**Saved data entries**
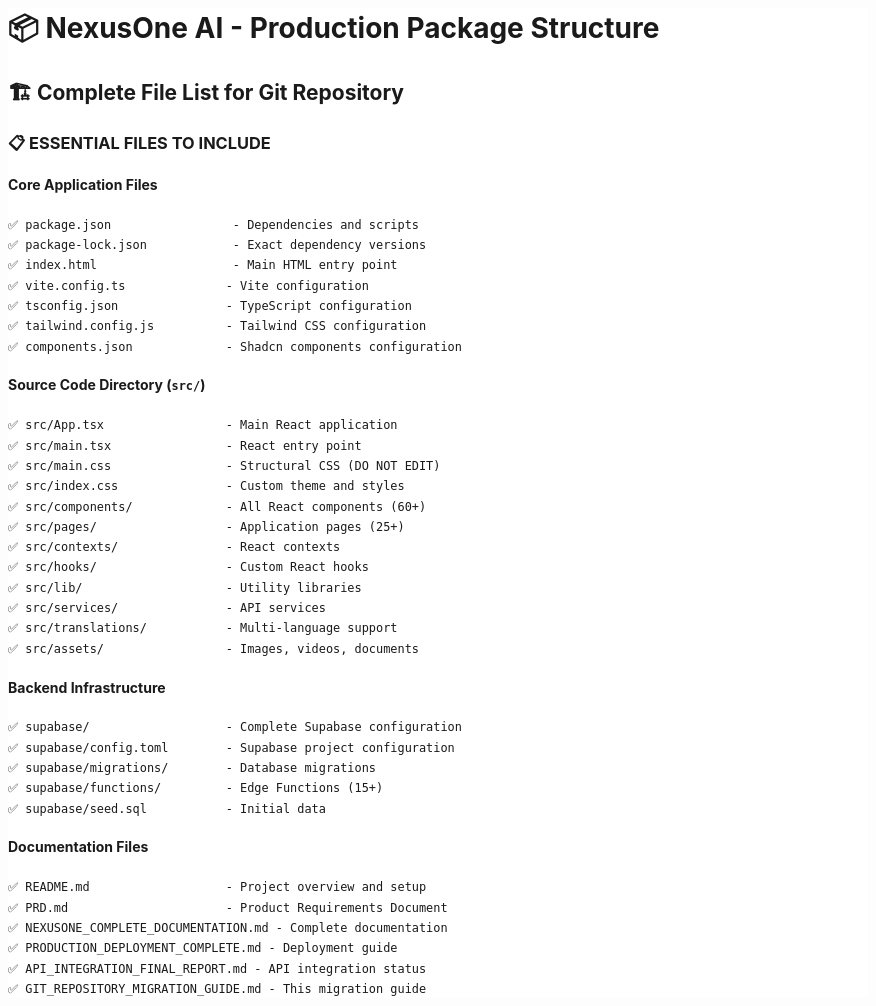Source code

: # 📦 NexusOne AI - Production Package Structure

## 🏗️ Complete File List for Git Repository

### 📋 ESSENTIAL FILES TO INCLUDE

#### Core Application Files
```
✅ package.json                 - Dependencies and scripts
✅ package-lock.json            - Exact dependency versions
✅ index.html                   - Main HTML entry point
✅ vite.config.ts              - Vite configuration
✅ tsconfig.json               - TypeScript configuration
✅ tailwind.config.js          - Tailwind CSS configuration
✅ components.json             - Shadcn components configuration
```

#### Source Code Directory (`src/`)
```
✅ src/App.tsx                 - Main React application
✅ src/main.tsx                - React entry point
✅ src/main.css                - Structural CSS (DO NOT EDIT)
✅ src/index.css               - Custom theme and styles
✅ src/components/             - All React components (60+)
✅ src/pages/                  - Application pages (25+)
✅ src/contexts/               - React contexts
✅ src/hooks/                  - Custom React hooks
✅ src/lib/                    - Utility libraries
✅ src/services/               - API services
✅ src/translations/           - Multi-language support
✅ src/assets/                 - Images, videos, documents
```

#### Backend Infrastructure
```
✅ supabase/                   - Complete Supabase configuration
✅ supabase/config.toml        - Supabase project configuration
✅ supabase/migrations/        - Database migrations
✅ supabase/functions/         - Edge Functions (15+)
✅ supabase/seed.sql           - Initial data
```

#### Documentation Files
```
✅ README.md                   - Project overview and setup
✅ PRD.md                      - Product Requirements Document
✅ NEXUSONE_COMPLETE_DOCUMENTATION.md - Complete documentation
✅ PRODUCTION_DEPLOYMENT_COMPLETE.md - Deployment guide
✅ API_INTEGRATION_FINAL_REPORT.md - API integration status
✅ GIT_REPOSITORY_MIGRATION_GUIDE.md - This migration guide
```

**Problem statement**
Whenever a line of the records holds the string "json", pick it out and copy it.

**Solution to the problem**
✅ package.json                 - Dependencies and scripts
✅ package-lock.json            - Exact dependency versions
✅ tsconfig.json               - TypeScript configuration
✅ components.json             - Shadcn components configuration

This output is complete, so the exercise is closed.